The pat-downs happened so frequently that Tomlin said she got “desensitized” to it. But in one incident in 2019, Tomlin said a TSA agent handled her so aggressively that a young White woman in line began crying and filming it.

It was a reaction Tomlin herself didn’t feel she could express, she said. As a Black woman, even when she felt violated or exposed, “you have to prove that you are safe.”

She found the Dutch officer’s comments that Lennox “was full of emotions” particularly jarring.

“It’s a double affront.
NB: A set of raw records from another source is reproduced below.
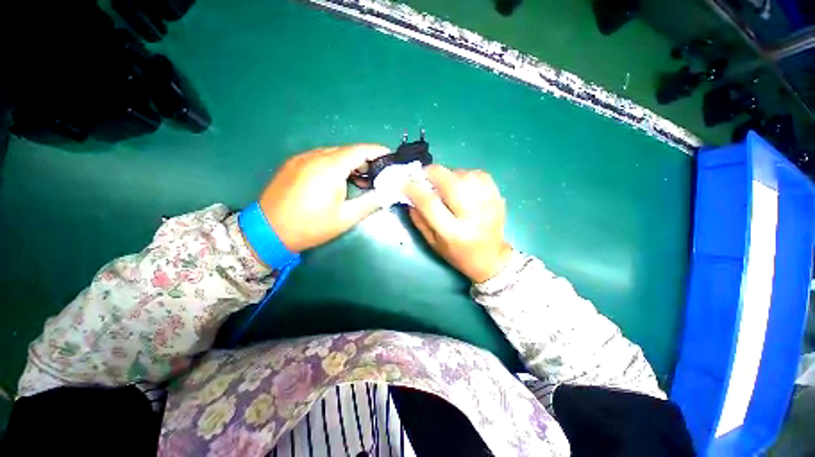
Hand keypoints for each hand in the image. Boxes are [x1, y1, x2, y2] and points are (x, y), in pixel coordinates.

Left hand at [258, 144, 389, 251]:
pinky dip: (335, 164)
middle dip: (365, 159)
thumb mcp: (345, 218)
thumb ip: (370, 203)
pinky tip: (338, 180)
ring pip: (333, 153)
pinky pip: (320, 157)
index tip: (390, 156)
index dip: (377, 151)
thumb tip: (387, 194)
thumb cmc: (310, 226)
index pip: (359, 150)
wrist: (268, 232)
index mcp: (329, 168)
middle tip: (377, 175)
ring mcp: (301, 158)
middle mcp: (315, 156)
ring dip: (349, 163)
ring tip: (359, 179)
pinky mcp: (293, 164)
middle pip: (347, 150)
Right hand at [404, 165, 512, 282]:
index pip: (430, 204)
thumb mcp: (433, 243)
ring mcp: (488, 205)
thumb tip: (410, 197)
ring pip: (466, 176)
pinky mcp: (497, 198)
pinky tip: (462, 183)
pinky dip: (467, 174)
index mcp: (454, 233)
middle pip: (452, 184)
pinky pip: (481, 175)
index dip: (415, 190)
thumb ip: (420, 220)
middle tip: (424, 173)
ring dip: (450, 174)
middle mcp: (473, 217)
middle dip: (433, 173)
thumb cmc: (458, 254)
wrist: (490, 258)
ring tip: (444, 182)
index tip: (405, 183)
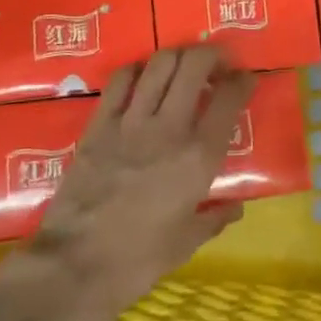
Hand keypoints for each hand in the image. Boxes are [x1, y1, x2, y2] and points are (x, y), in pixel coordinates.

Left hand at [14, 46, 256, 316]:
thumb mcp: (187, 242)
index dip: (243, 81)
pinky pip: (120, 80)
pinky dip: (137, 70)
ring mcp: (131, 122)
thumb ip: (214, 218)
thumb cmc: (138, 259)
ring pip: (160, 64)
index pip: (229, 98)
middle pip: (195, 65)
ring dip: (177, 56)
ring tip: (183, 66)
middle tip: (217, 64)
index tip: (245, 80)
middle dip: (212, 55)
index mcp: (199, 157)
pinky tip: (142, 78)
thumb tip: (235, 207)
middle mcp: (170, 128)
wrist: (74, 266)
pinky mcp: (99, 124)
And it’s the experience that Black women have dealt with for many years in this country and abroad,” Tomlin said.

Kristin Denise Rowe, an American studies professor at California State University at Fullerton, said she is uncertain about what happened in Amsterdam, but found how Dutch police described the incident notable.

“I think that there’s a particular context around the ‘angry Black woman,’ the irrational Black woman, that might be lurking in the background of some of this,” said Rowe, who studies how culture, race and gender interact with body politics.

People may not necessarily know they’re tapping into those tropes, Rowe added. And although many may associate them with U.S. history and culture, these stereotypes have a foothold outside of the United States.

For Nadia Brown, a professor of government and chair of the women’s and gender studies program at Georgetown University, Lennox’s arrest is part of “the same old, tired script” of how Black women are viewed in public spaces.

While this is true in many contexts, according to Brown — her research focuses on Black women in politics — airports can heighten feelings of being scrutinized, she said: “The airport is just one of those places where we know we’re all being surveilled.”

This is true not just of airport authorities, she said, but also of other staffers and travelers.

“Traveling while Black is always seen as highly suspicious,” Brown said.

This taps into a longer history of Black people being explicitly restricted when traveling, she said, such as during Antebellum slavery, when they needed to show documentation that they had permission to be out or papers showing they were free.

That legacy continued through post-Reconstruction and the Jim Crow era, where segregation laws throughout the United States restricted travel for African Americans. Through the 1960s, Black people relied on the “Negro Motorist Green Book” to help them travel safely. The book outlined which motels, restaurants and service stations welcomed African American patrons: choices that could mean life or death for them.

What was the real Green Book? A crucial guide for for Black travelers during segregation.

Airline travel has added new dimensions to racial harassment. In recent years, Black women have alleged being discriminated against on flights for issues including their clothing and how they smell.

In Lennox, Brown sees a person who may have felt her body was surveilled for being “out of place.”

“It’s so, so familiar for Black women,” she said.

Brown questions the version of events relayed by KLM and Dutch authorities: If Lennox were emotional and even if she were drunk — why wouldn’t the response be to talk to her, rather than detain her?

For Brown, it comes down to a legacy of Black women being unfairly perceived as a threat: “How many other Black women have been detained for similar behavior — or a lot less?”